=== WRITTEN TASK ===
Could you copy out every line of the data below word for word, without changing anything?

=== INPUT MATERIAL ===
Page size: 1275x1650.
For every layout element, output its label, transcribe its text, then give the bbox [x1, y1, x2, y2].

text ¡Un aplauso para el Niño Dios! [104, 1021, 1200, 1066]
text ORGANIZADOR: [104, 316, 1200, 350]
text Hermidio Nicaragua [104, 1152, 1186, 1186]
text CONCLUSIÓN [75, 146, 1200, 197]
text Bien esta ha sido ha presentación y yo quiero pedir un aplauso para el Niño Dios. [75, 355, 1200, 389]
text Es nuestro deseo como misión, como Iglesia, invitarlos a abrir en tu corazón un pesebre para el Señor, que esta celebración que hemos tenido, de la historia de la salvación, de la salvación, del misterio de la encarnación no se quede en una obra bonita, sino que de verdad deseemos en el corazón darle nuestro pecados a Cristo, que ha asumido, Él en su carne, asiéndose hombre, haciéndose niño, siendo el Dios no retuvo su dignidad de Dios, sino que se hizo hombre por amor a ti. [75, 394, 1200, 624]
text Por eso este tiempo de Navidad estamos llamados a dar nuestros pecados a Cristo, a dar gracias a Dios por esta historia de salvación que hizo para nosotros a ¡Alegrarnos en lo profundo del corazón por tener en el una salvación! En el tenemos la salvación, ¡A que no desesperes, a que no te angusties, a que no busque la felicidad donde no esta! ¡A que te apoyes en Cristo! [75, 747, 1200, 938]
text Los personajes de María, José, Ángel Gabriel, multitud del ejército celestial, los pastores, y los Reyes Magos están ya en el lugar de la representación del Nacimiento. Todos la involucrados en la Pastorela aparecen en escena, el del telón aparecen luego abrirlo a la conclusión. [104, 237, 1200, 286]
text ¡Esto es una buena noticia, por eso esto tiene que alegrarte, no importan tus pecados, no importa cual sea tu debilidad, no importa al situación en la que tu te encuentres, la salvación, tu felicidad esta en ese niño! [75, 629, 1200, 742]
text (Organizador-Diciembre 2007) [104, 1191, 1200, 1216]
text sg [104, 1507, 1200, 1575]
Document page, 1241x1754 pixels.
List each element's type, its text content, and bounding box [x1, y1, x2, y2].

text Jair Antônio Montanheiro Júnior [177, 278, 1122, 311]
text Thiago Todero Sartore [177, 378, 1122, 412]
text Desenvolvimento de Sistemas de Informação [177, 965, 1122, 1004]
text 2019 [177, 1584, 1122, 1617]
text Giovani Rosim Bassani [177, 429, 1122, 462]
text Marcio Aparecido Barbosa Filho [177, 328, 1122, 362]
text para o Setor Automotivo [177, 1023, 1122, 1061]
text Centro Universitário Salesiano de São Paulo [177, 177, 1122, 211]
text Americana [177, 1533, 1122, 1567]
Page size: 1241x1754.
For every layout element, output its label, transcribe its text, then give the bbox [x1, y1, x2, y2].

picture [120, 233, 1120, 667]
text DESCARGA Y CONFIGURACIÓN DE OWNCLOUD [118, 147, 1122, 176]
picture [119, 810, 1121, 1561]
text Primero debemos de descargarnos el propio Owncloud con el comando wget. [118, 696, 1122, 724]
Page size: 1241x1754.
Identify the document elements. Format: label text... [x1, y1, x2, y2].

=== RESPONSE TO THIS EXERCISE ===
Page size: 1275x1650.
For every layout element, output its label, transcribe its text, then give the bbox [x1, y1, x2, y2].

text ¡Un aplauso para el Niño Dios! [104, 1021, 1200, 1066]
text ORGANIZADOR: [104, 316, 1200, 350]
text Hermidio Nicaragua [104, 1152, 1186, 1186]
text CONCLUSIÓN [75, 146, 1200, 197]
text Bien esta ha sido ha presentación y yo quiero pedir un aplauso para el Niño Dios. [75, 355, 1200, 389]
text Es nuestro deseo como misión, como Iglesia, invitarlos a abrir en tu corazón un pesebre para el Señor, que esta celebración que hemos tenido, de la historia de la salvación, de la salvación, del misterio de la encarnación no se quede en una obra bonita, sino que de verdad deseemos en el corazón darle nuestro pecados a Cristo, que ha asumido, Él en su carne, asiéndose hombre, haciéndose niño, siendo el Dios no retuvo su dignidad de Dios, sino que se hizo hombre por amor a ti. [75, 394, 1200, 624]
text Por eso este tiempo de Navidad estamos llamados a dar nuestros pecados a Cristo, a dar gracias a Dios por esta historia de salvación que hizo para nosotros a ¡Alegrarnos en lo profundo del corazón por tener en el una salvación! En el tenemos la salvación, ¡A que no desesperes, a que no te angusties, a que no busque la felicidad donde no esta! ¡A que te apoyes en Cristo! [75, 747, 1200, 938]
text Los personajes de María, José, Ángel Gabriel, multitud del ejército celestial, los pastores, y los Reyes Magos están ya en el lugar de la representación del Nacimiento. Todos la involucrados en la Pastorela aparecen en escena, el del telón aparecen luego abrirlo a la conclusión. [104, 237, 1200, 286]
text ¡Esto es una buena noticia, por eso esto tiene que alegrarte, no importan tus pecados, no importa cual sea tu debilidad, no importa al situación en la que tu te encuentres, la salvación, tu felicidad esta en ese niño! [75, 629, 1200, 742]
text (Organizador-Diciembre 2007) [104, 1191, 1200, 1216]
text sg [104, 1507, 1200, 1575]
Document page, 1241x1754 pixels.
List each element's type, its text content, and bounding box [x1, y1, x2, y2].

text Jair Antônio Montanheiro Júnior [177, 278, 1122, 311]
text Thiago Todero Sartore [177, 378, 1122, 412]
text Desenvolvimento de Sistemas de Informação [177, 965, 1122, 1004]
text 2019 [177, 1584, 1122, 1617]
text Giovani Rosim Bassani [177, 429, 1122, 462]
text Marcio Aparecido Barbosa Filho [177, 328, 1122, 362]
text para o Setor Automotivo [177, 1023, 1122, 1061]
text Centro Universitário Salesiano de São Paulo [177, 177, 1122, 211]
text Americana [177, 1533, 1122, 1567]
Page size: 1241x1754.
For every layout element, output its label, transcribe its text, then give the bbox [x1, y1, x2, y2].

picture [120, 233, 1120, 667]
text DESCARGA Y CONFIGURACIÓN DE OWNCLOUD [118, 147, 1122, 176]
picture [119, 810, 1121, 1561]
text Primero debemos de descargarnos el propio Owncloud con el comando wget. [118, 696, 1122, 724]
Page size: 1241x1754.
Identify the document elements. Format: label text... [x1, y1, x2, y2].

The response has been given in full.